BE THAT AS IT WHAT?

Over at Language Log, Arnold Zwicky wondered about the history of the expression be that as it may/will, the will variant being stigmatized in his newly acquired 1915 usage guide Faulty Diction. Mark Liberman does the research and discovers that the will variant was more common in the early 18th century, but at midcentury may started catching up, around 1775 their graphs cross, and the 19th century sees a remarkable spike in the use of may (presumably accounting for the book’s confident pronouncement). By century’s end, both have sunk into the desuetude in which they languish to this day. The ability to easily do this kind of historical legwork is one of the blessings of our own century.

Comments

  1. I use an old CD-ROM called Library of the Future for quick and dirty historical corpus work.
    For the will variant I get four works of literature written in English (not translations, I mean): Tom Jones (Fielding); Essay Concerning Human Understanding, Second Essay on Civil Government (Locke); Gulliver’s Travels (Swift).
    For the may variant I get fourteen, the earliest of which is Rosamund Grey (Lamb, 1798).
    So yes.
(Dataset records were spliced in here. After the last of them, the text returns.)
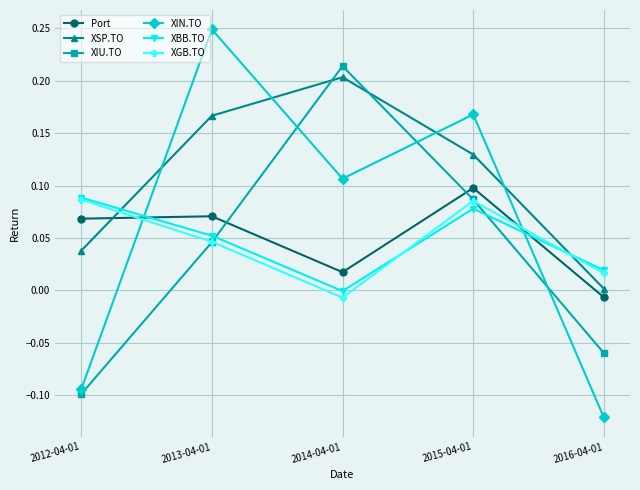

Rank the categories by XBB.TO value from highest to lowest.

2012-04-01, 2015-04-01, 2013-04-01, 2016-04-01, 2014-04-01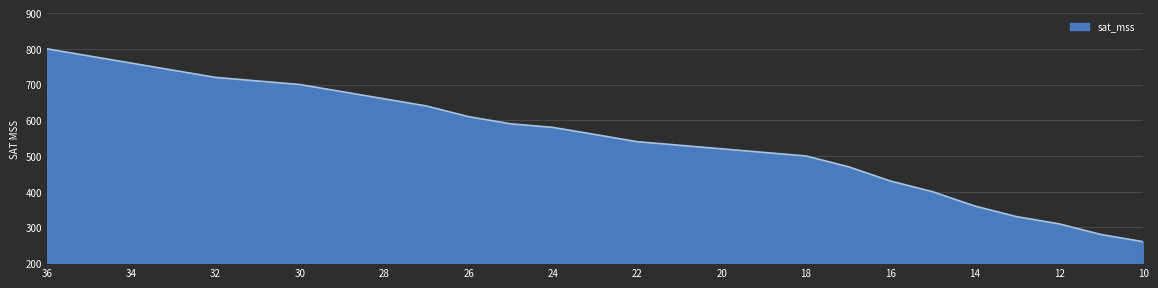

Rank the categories by value from highest to lowest.

36, 35, 34, 33, 32, 31, 30, 29, 28, 27, 26, 25, 24, 23, 22, 21, 20, 19, 18, 17, 16, 15, 14, 13, 12, 11, 10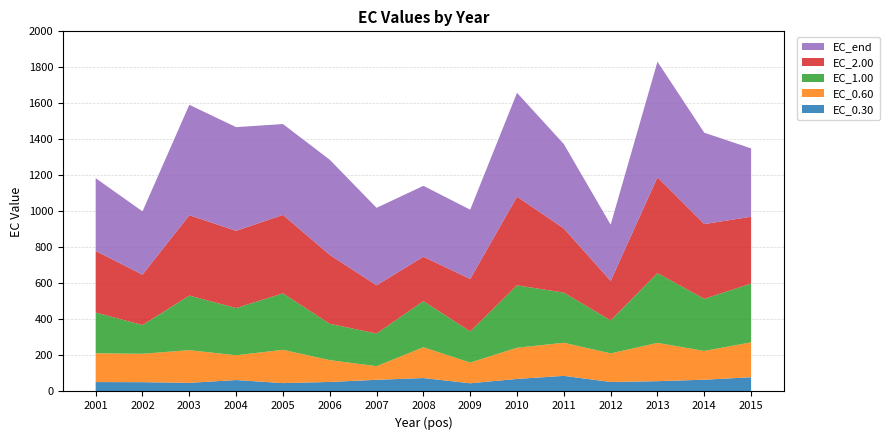

Reading right to left, what are all the values shown in this chart?

EC_0.30: 2015=79.0	2014=65.2	2013=57.1	2012=52.6	2011=86.6	2010=69.6	2009=45.4	2008=74.4	2007=64.7	2006=52.8	2005=46.4	2004=63.4	2003=47.9	2002=51.6	2001=52.1
EC_0.60: 2015=193.8	2014=159.9	2013=212.7	2012=158.8	2011=183.8	2010=173.2	2009=115.1	2008=171.0	2007=75.8	2006=121.2	2005=184.9	2004=137.5	2003=181.6	2002=157.7	2001=160.1
EC_1.00: 2015=326.7	2014=289.3	2013=387.8	2012=183.2	2011=278.5	2010=346.6	2009=173.0	2008=256.3	2007=181.1	2006=201.8	2005=313.6	2004=262.3	2003=303.0	2002=159.7	2001=226.4
EC_2.00: 2015=371.0	2014=415.3	2013=532.0	2012=219.6	2011=356.3	2010=492.6	2009=291.1	2008=246.4	2007=267.8	2006=383.0	2005=435.6	2004=429.0	2003=446.2	2002=279.9	2001=341.6
EC_end: 2015=379.5	2014=507.4	2013=641.7	2012=312.2	2011=468.8	2010=576.7	2009=384.8	2008=393.8	2007=430.4	2006=528.1	2005=504.6	2004=575.8	2003=613.3	2002=351.3	2001=404.4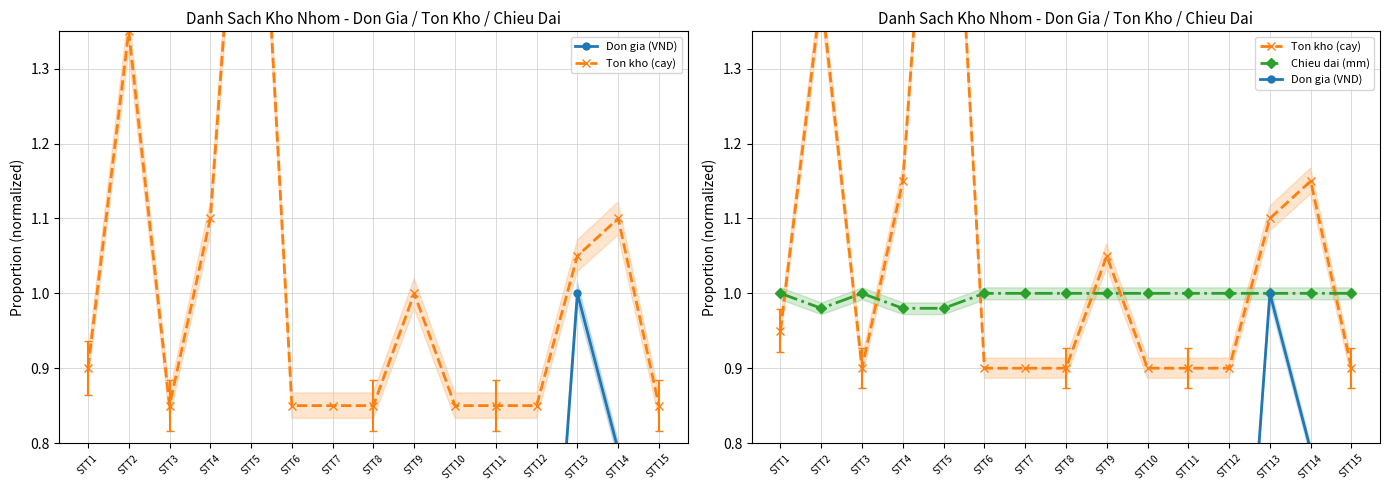

True or false: Chieu dai (mm) has a value of 1.0 at STT13.

True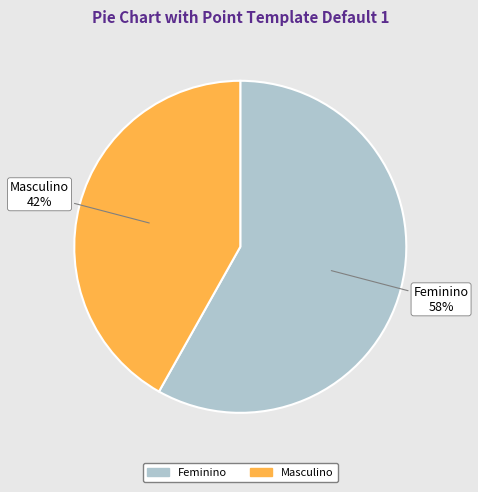

Is it true that Feminino is 65% of the pie?

False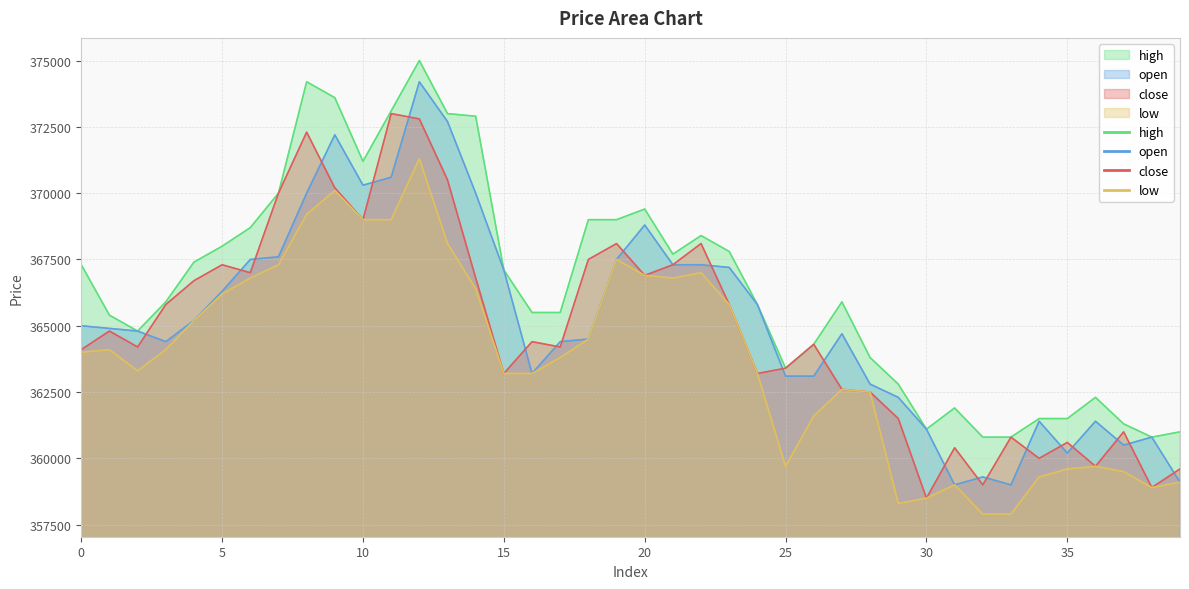

True or false: low and high intersect in this chart.

False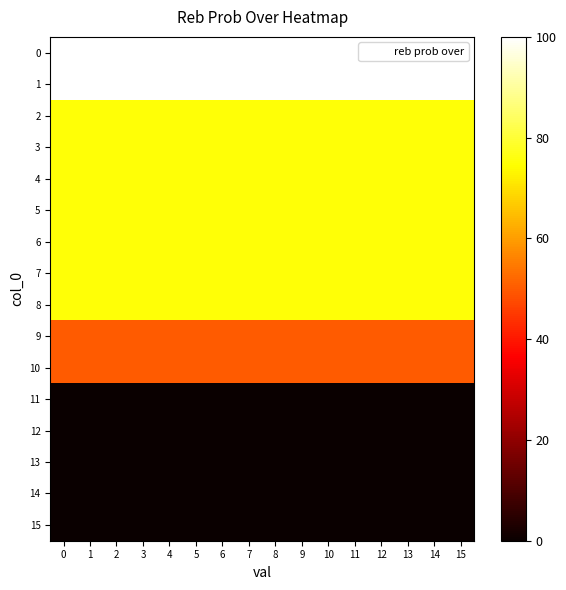

Reading left to right, what are all the values shown in this chart?

row_0: 100	100	100	100	100	100	100	100	100	100	100	100	100	100	100	100
row_1: 100	100	100	100	100	100	100	100	100	100	100	100	100	100	100	100
row_2: 75	75	75	75	75	75	75	75	75	75	75	75	75	75	75	75
row_3: 75	75	75	75	75	75	75	75	75	75	75	75	75	75	75	75
row_4: 75	75	75	75	75	75	75	75	75	75	75	75	75	75	75	75
row_5: 75	75	75	75	75	75	75	75	75	75	75	75	75	75	75	75
row_6: 75	75	75	75	75	75	75	75	75	75	75	75	75	75	75	75
row_7: 75	75	75	75	75	75	75	75	75	75	75	75	75	75	75	75
row_8: 75	75	75	75	75	75	75	75	75	75	75	75	75	75	75	75
row_9: 50	50	50	50	50	50	50	50	50	50	50	50	50	50	50	50
row_10: 50	50	50	50	50	50	50	50	50	50	50	50	50	50	50	50
row_11: 0	0	0	0	0	0	0	0	0	0	0	0	0	0	0	0
row_12: 0	0	0	0	0	0	0	0	0	0	0	0	0	0	0	0
row_13: 0	0	0	0	0	0	0	0	0	0	0	0	0	0	0	0
row_14: 0	0	0	0	0	0	0	0	0	0	0	0	0	0	0	0
row_15: 0	0	0	0	0	0	0	0	0	0	0	0	0	0	0	0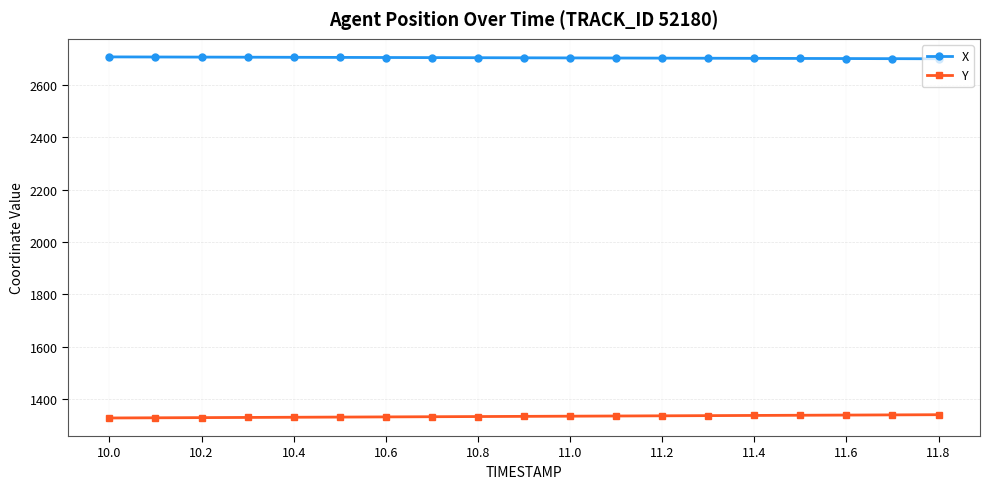

What is the greatest value displayed?

2707.1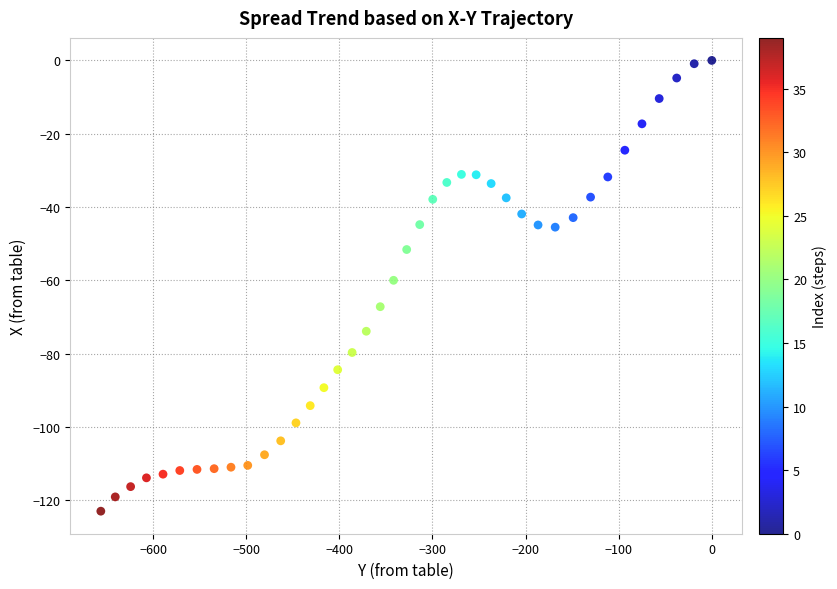

What is the range of X values (max minus min)?

656.2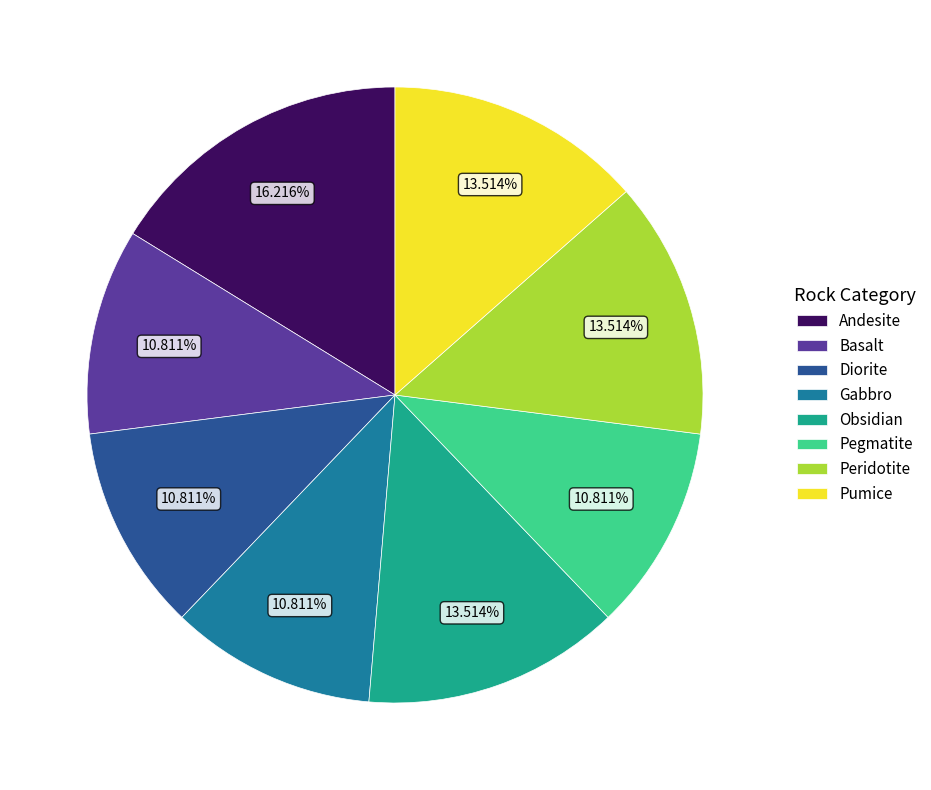

The Andesite slice represents 22% of the pie. True or false?

False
The methodology in the links seems to favour counting of occurrences, rather than works or authors; but counting authors might be at least as relevant.
    I wonder what exactly it is that drives the shift to may? Seems to me that the two qualifications tend differently in their meanings. I think I would be reluctant to use one in the place of the other without weighing semantic implications, even if I thought both were equally idiomatic and current.

  2. …I’ve always heard the phrase as “be that as it were”. Hm.

  3. Really, Becci? Sounds catachrestic to me.

  4. “Be that as it may” sunk into desuetude? Really? It strikes me as a phrase I run across fairly often, including spoken English, and still vital, although I have no numbers to back that up.

  5. michael farris says

    Yeah, “be that as it will” sounds very strange to me, either archaic or non-native or …. something.
    On the other hand, “be that is it may” seems perfectly normal and even though I can’t empirically back it up I thought it was still in common use.

  6. It’s still in use, sure, but I suspect it’s only among those whose language has a fairly literary bent. Google gives 386,000 hits, which is decent but pales in comparison to, say, the 3,310,000 for “give me a break.” By “desuetude” I didn’t mean “complete oblivion,” just that it’s fallen out of common usage.

  7. I agree with the people who feel that “desuetude” is too strong an expression. “Be that as it may” sounds quite normal or natural to me. Perhaps not very slangy, but certainly a common enough phrase.